# Exercise requirements:
Among the records that follow, find the line with "12: (691, 240)" and the line with "41: (905, 274)". Set down those lines and all lines between them exactly, without adding anything.

[Data extracts Boundary: Start]

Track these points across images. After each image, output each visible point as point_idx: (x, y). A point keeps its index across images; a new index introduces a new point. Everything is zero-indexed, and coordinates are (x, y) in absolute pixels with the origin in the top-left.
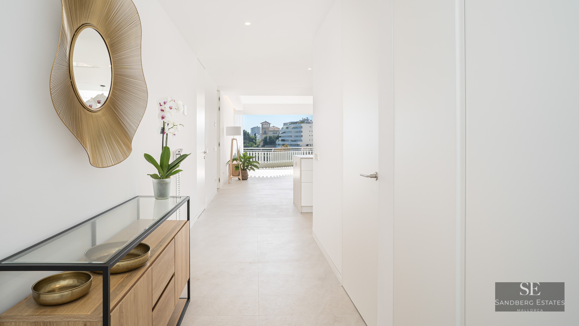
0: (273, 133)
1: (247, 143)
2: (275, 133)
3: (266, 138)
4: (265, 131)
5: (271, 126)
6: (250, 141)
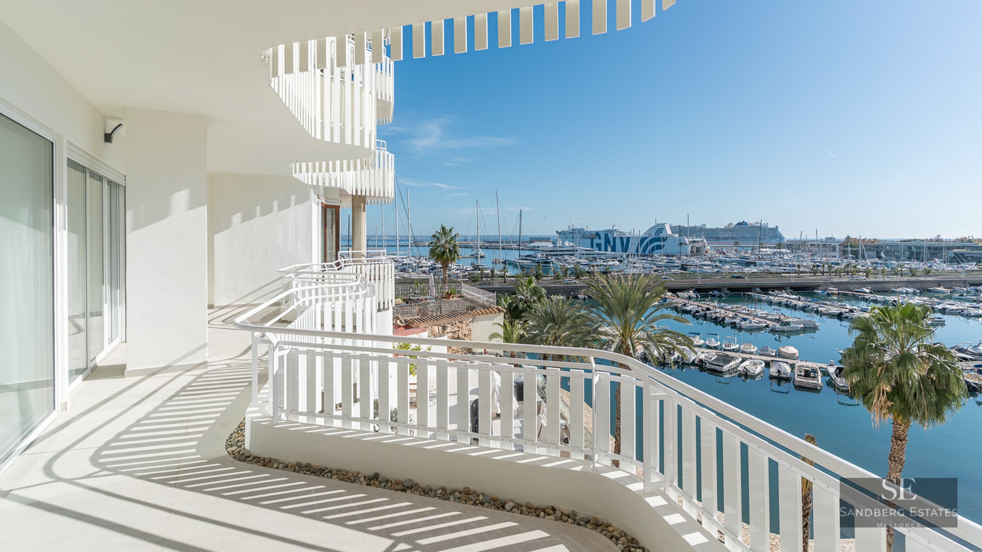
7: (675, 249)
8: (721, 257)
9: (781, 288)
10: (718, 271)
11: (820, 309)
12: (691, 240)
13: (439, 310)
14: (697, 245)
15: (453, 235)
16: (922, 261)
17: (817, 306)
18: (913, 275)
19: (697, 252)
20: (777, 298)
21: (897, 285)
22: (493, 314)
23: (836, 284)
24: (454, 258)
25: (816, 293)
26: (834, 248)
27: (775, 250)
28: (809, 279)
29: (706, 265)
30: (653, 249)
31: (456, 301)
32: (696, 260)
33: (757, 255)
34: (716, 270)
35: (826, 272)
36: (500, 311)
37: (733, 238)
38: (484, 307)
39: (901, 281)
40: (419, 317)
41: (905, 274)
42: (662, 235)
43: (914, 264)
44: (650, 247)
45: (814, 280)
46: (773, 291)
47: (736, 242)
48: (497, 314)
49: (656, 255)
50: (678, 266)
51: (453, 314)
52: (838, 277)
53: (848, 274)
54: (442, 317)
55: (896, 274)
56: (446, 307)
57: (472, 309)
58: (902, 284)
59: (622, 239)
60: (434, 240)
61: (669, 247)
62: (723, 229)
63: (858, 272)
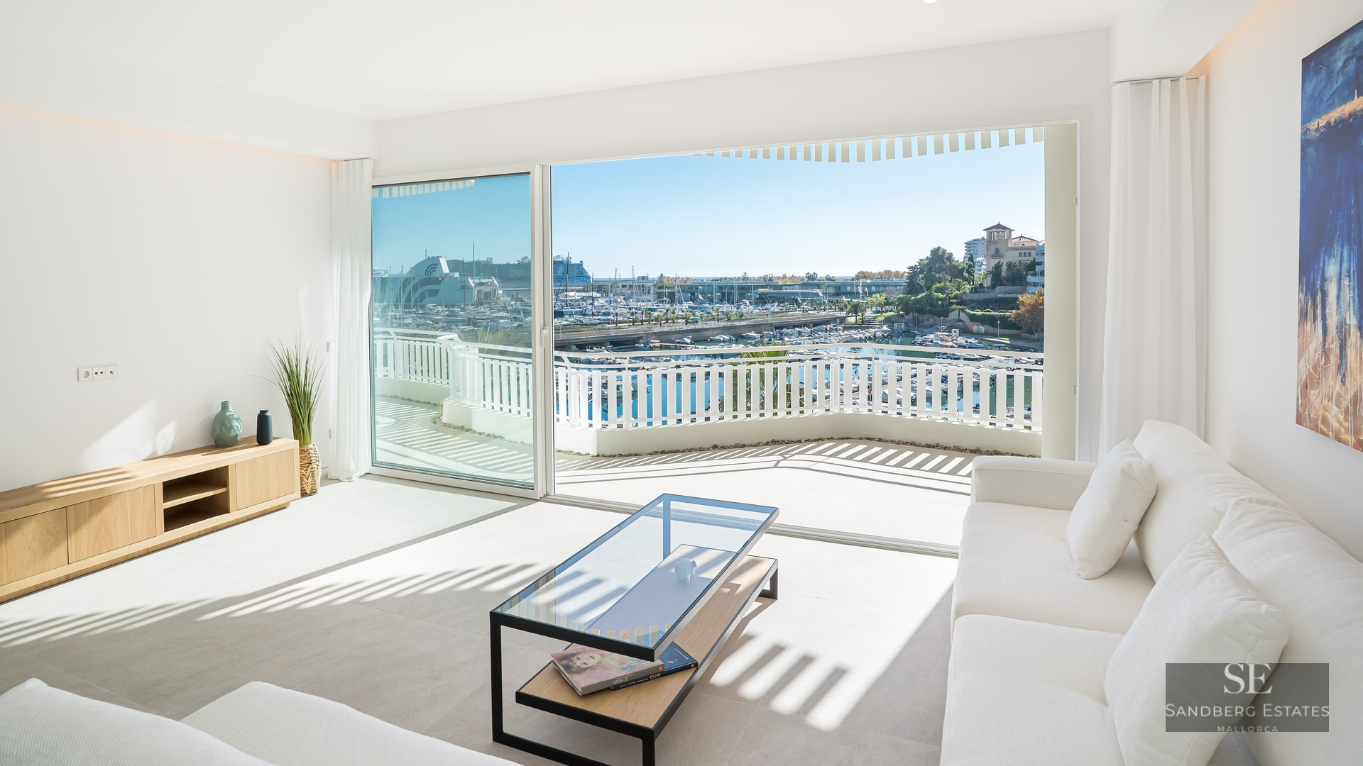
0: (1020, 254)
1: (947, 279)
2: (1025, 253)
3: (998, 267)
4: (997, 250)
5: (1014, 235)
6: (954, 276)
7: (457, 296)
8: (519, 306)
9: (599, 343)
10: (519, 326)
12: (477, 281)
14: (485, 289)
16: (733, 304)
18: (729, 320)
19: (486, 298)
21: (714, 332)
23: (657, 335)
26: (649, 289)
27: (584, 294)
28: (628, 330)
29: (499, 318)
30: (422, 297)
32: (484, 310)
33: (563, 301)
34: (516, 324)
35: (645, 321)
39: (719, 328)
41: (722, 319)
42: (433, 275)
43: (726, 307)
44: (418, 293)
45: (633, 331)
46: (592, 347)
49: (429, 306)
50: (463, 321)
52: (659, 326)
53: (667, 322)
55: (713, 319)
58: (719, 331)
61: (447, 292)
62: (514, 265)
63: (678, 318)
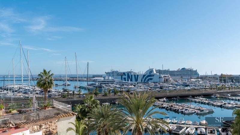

[Data extracts Boundary: End]
[Data extracts Boundary: Start]

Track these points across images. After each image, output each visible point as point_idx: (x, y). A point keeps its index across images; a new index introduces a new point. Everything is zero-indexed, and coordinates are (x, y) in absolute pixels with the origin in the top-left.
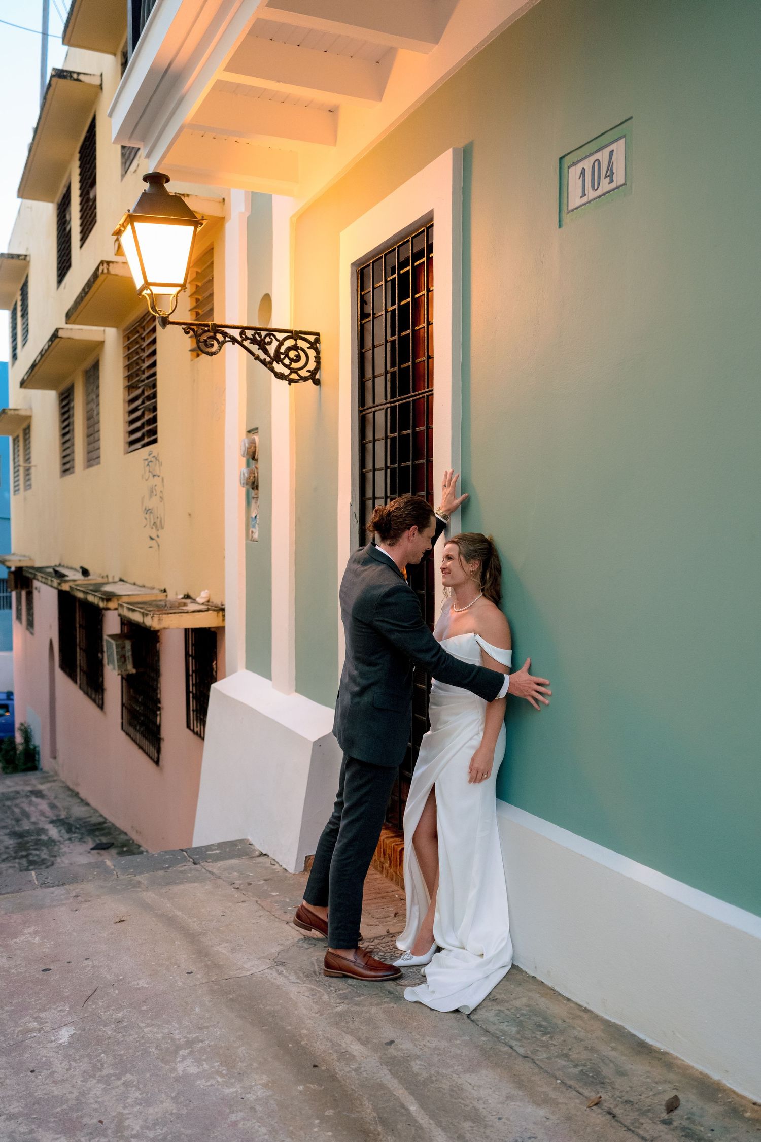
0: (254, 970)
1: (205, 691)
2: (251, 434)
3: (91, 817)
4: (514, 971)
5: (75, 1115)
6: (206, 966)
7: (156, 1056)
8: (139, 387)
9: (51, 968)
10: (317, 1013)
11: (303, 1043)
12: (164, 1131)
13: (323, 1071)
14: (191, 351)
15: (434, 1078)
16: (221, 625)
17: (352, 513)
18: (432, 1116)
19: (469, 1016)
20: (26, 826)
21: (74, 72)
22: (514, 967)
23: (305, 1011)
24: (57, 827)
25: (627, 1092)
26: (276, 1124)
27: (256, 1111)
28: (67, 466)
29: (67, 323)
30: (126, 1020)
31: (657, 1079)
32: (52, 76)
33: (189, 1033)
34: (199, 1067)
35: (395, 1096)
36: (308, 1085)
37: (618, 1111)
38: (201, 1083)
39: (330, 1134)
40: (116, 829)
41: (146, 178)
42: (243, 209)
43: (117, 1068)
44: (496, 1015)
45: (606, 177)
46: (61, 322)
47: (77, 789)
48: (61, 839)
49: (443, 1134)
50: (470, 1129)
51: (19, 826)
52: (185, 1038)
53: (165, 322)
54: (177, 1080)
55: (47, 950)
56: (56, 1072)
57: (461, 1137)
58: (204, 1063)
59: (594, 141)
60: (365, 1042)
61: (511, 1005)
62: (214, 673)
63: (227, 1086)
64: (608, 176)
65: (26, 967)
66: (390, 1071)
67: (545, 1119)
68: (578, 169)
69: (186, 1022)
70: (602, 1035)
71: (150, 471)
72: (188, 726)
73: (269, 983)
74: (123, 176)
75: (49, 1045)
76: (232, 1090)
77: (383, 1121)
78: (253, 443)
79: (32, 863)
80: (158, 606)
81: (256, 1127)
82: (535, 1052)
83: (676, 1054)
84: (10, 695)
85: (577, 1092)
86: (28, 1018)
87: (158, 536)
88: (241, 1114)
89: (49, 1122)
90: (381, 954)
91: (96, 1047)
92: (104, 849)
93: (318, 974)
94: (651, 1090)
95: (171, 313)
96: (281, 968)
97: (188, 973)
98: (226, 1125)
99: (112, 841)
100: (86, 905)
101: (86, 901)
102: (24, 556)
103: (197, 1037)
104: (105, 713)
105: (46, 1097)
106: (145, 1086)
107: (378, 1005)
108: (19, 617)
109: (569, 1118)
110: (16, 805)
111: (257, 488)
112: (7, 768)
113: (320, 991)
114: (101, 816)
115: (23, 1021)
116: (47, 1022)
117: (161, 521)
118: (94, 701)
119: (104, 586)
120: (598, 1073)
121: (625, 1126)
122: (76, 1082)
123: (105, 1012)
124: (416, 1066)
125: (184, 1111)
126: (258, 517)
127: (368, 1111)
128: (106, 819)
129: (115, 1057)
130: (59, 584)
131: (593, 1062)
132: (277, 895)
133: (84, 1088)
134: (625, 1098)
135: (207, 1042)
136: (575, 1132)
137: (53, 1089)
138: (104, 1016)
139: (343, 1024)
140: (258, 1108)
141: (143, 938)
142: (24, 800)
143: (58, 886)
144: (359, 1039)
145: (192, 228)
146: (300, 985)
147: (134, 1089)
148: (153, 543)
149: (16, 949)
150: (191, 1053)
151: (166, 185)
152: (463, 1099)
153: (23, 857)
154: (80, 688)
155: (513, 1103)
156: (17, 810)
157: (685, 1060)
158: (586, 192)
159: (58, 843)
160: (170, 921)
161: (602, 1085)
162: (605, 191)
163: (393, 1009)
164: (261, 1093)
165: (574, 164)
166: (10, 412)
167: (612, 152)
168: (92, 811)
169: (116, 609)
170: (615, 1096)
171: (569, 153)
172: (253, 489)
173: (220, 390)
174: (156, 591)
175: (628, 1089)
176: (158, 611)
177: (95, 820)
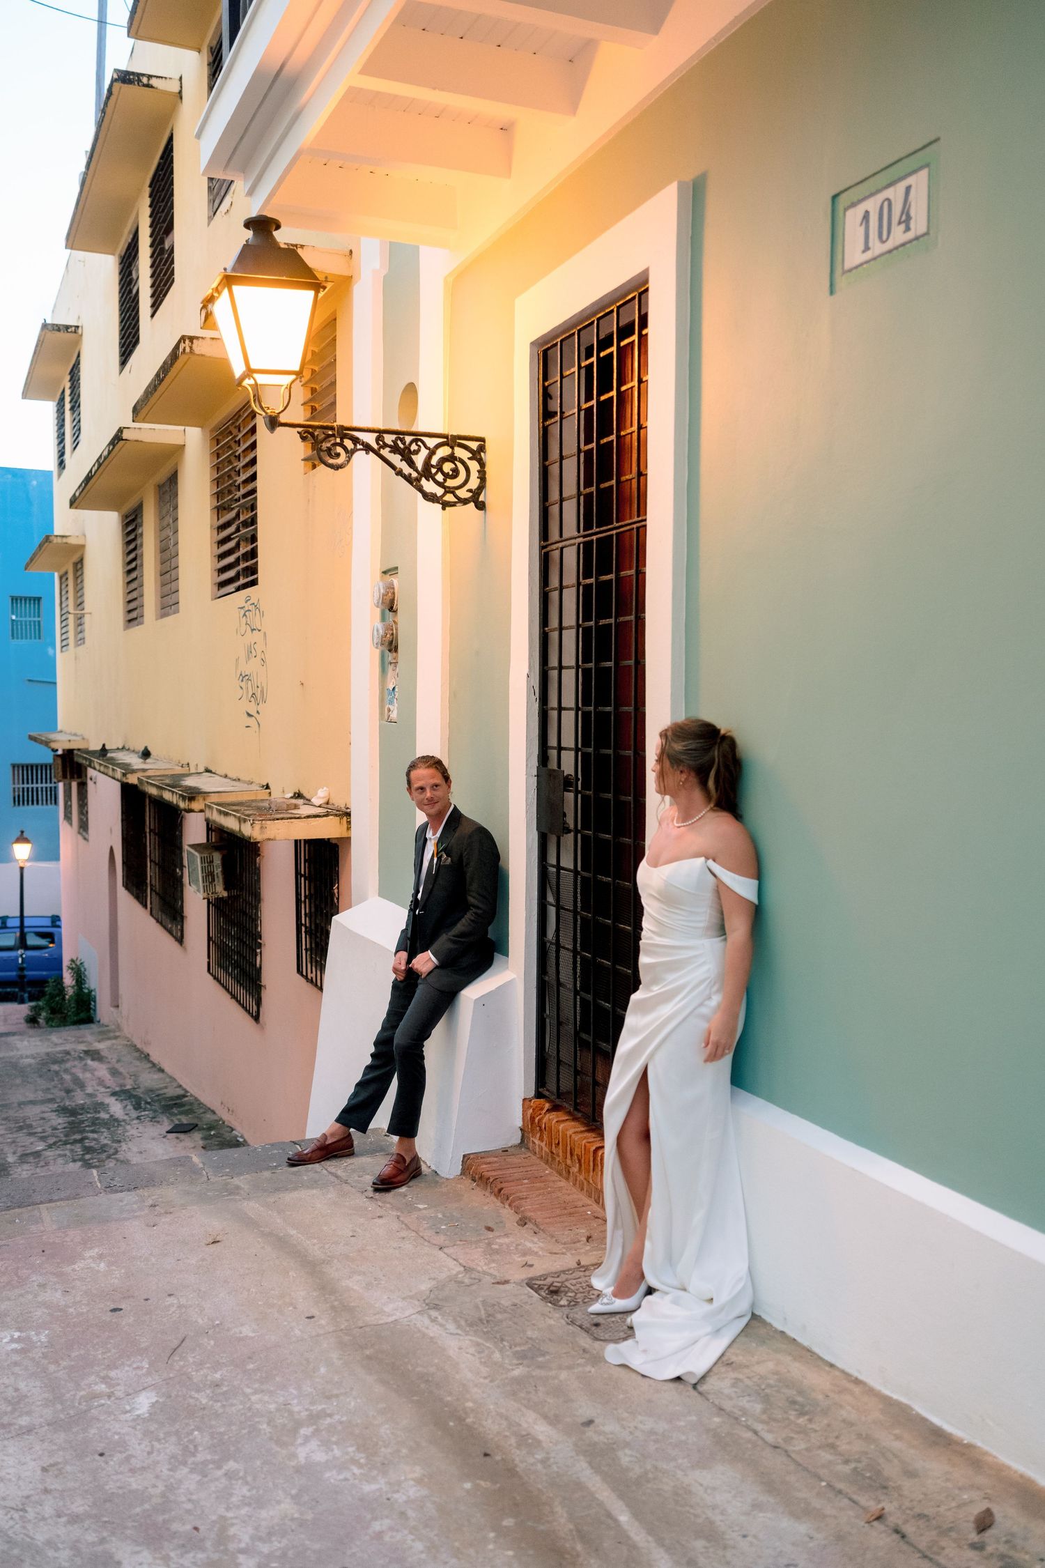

[Data extracts Boundary: End]
[Data extracts Boundary: Start]

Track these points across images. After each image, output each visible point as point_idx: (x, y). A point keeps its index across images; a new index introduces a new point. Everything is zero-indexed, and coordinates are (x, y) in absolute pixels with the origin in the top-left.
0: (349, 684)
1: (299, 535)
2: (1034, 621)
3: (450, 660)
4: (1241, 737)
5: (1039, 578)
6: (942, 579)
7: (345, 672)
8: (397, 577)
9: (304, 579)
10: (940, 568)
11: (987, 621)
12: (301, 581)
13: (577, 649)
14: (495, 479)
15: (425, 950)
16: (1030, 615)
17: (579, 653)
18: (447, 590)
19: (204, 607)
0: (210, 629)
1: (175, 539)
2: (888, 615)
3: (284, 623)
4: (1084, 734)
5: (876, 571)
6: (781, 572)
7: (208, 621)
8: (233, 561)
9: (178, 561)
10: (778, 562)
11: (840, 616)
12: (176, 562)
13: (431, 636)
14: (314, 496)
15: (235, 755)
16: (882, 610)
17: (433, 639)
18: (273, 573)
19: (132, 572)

[Data extracts Boundary: End]

# Answer below:
12: (691, 240)
13: (439, 310)
14: (697, 245)
15: (453, 235)
16: (922, 261)
17: (817, 306)
18: (913, 275)
19: (697, 252)
20: (777, 298)
21: (897, 285)
22: (493, 314)
23: (836, 284)
24: (454, 258)
25: (816, 293)
26: (834, 248)
27: (775, 250)
28: (809, 279)
29: (706, 265)
30: (653, 249)
31: (456, 301)
32: (696, 260)
33: (757, 255)
34: (716, 270)
35: (826, 272)
36: (500, 311)
37: (733, 238)
38: (484, 307)
39: (901, 281)
40: (419, 317)
41: (905, 274)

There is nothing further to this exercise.